Not the best English maybe...the German original had some mistakes too, so Google couln't translate it properly.


----------



## MendonCycleSmith (Feb 10, 2005)

Dang! Nice recovery 

I'm easy to get along with, we're all good. Welcome aboard, that's a hell of an entrance:thumbsup: 

Now just tell me your address, and when you're not likely to be home, since you paid close to nothing, you won't miss anything, right?


----------



## sandmangts (Feb 16, 2004)

If you think nobody would steal that Marin if you put those parts on it you are way off. Those parts are worth a bunch of money. I would build that marin up with some decent mid range modern stuff and ride the hell out of it. Selling some of the parts off the yeti would easily pay for it. That being said I am insanely jealous. You said the owner was a team rider. That may give the bike a race pedigree. I personally would hang on to it. You got it for free so there is no need to sell it, right? You never know, a nice Yeti frame may come your way.


----------



## beepbeep (Sep 3, 2006)

*Love* that ARC......:thumbsup:


----------



## Inigo Montoya (Dec 25, 2007)

here is an updated component list:

Frame: Easton Aluminum ARC 1993 (mine is A337 and a very early one from 1992)
Fork: Manitou 3 (another hint for 1993, adjustment knobs are custom, internals too?)
Rims: Yeti HED Downhill
Hubs: Ringle
Quick Release: Kore - where are the drilled Violet levers??

> Tasks and exercises
(A) Which brand of hubs does the updated component list in the forum thread give?
(B) Quote the forum thread from "I'm easy to" to "come your way.".
The listing that comes next is separate material and has no connection to the forum thread.

> Recorded information
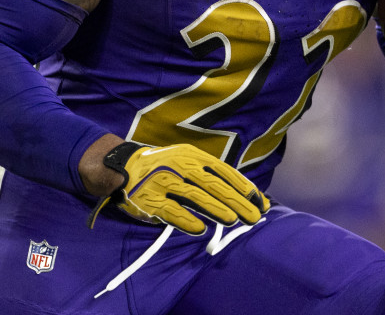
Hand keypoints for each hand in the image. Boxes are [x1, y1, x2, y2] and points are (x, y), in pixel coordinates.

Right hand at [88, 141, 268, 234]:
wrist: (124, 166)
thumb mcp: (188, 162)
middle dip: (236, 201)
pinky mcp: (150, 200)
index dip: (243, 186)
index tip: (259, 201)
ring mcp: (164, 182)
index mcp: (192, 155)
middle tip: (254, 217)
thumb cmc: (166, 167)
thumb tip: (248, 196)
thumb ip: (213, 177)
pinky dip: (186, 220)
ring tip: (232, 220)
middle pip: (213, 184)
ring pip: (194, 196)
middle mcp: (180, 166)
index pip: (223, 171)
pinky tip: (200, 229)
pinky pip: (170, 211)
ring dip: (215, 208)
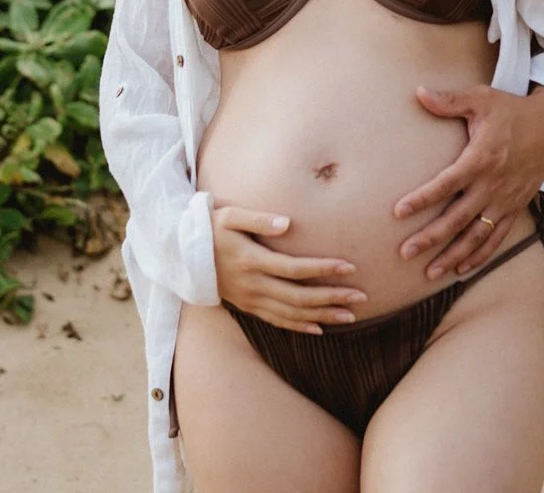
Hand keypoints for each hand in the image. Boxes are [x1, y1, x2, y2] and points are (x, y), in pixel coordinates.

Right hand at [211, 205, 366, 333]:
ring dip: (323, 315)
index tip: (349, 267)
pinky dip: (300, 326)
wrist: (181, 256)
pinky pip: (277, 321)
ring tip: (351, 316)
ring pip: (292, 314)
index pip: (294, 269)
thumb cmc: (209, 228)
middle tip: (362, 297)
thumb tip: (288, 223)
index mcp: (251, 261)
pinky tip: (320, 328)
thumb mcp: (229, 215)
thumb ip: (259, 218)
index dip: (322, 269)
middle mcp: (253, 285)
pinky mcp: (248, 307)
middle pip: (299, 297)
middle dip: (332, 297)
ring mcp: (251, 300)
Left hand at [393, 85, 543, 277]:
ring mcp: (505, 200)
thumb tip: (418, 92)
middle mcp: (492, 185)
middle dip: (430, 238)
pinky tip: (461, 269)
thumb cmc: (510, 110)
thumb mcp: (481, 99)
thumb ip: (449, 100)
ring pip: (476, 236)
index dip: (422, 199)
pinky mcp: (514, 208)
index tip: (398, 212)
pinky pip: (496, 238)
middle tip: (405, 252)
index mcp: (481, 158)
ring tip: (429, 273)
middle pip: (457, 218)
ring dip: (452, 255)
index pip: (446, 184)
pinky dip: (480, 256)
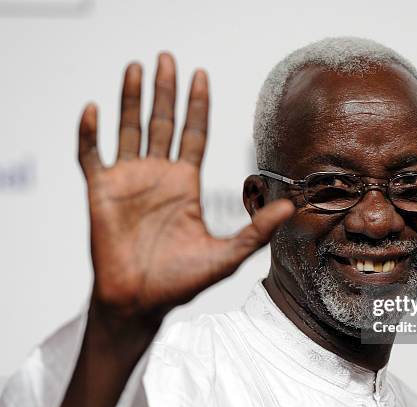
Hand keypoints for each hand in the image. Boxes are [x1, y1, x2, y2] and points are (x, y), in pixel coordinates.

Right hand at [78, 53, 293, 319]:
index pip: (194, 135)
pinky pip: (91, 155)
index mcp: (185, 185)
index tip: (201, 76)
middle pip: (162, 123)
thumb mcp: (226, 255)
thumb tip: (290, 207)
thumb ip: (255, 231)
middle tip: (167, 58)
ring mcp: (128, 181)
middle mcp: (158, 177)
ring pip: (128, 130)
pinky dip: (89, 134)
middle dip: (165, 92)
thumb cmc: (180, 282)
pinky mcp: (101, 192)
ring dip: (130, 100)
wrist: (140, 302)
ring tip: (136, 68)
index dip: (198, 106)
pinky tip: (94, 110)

> Answers per task
(A) Ringle

(B)
I'm easy to get along with, we're all good. Welcome aboard, that's a hell of an entrance:thumbsup: 

Now just tell me your address, and when you're not likely to be home, since you paid close to nothing, you won't miss anything, right?


----------



## sandmangts (Feb 16, 2004)

If you think nobody would steal that Marin if you put those parts on it you are way off. Those parts are worth a bunch of money. I would build that marin up with some decent mid range modern stuff and ride the hell out of it. Selling some of the parts off the yeti would easily pay for it. That being said I am insanely jealous. You said the owner was a team rider. That may give the bike a race pedigree. I personally would hang on to it. You got it for free so there is no need to sell it, right? You never know, a nice Yeti frame may come your way.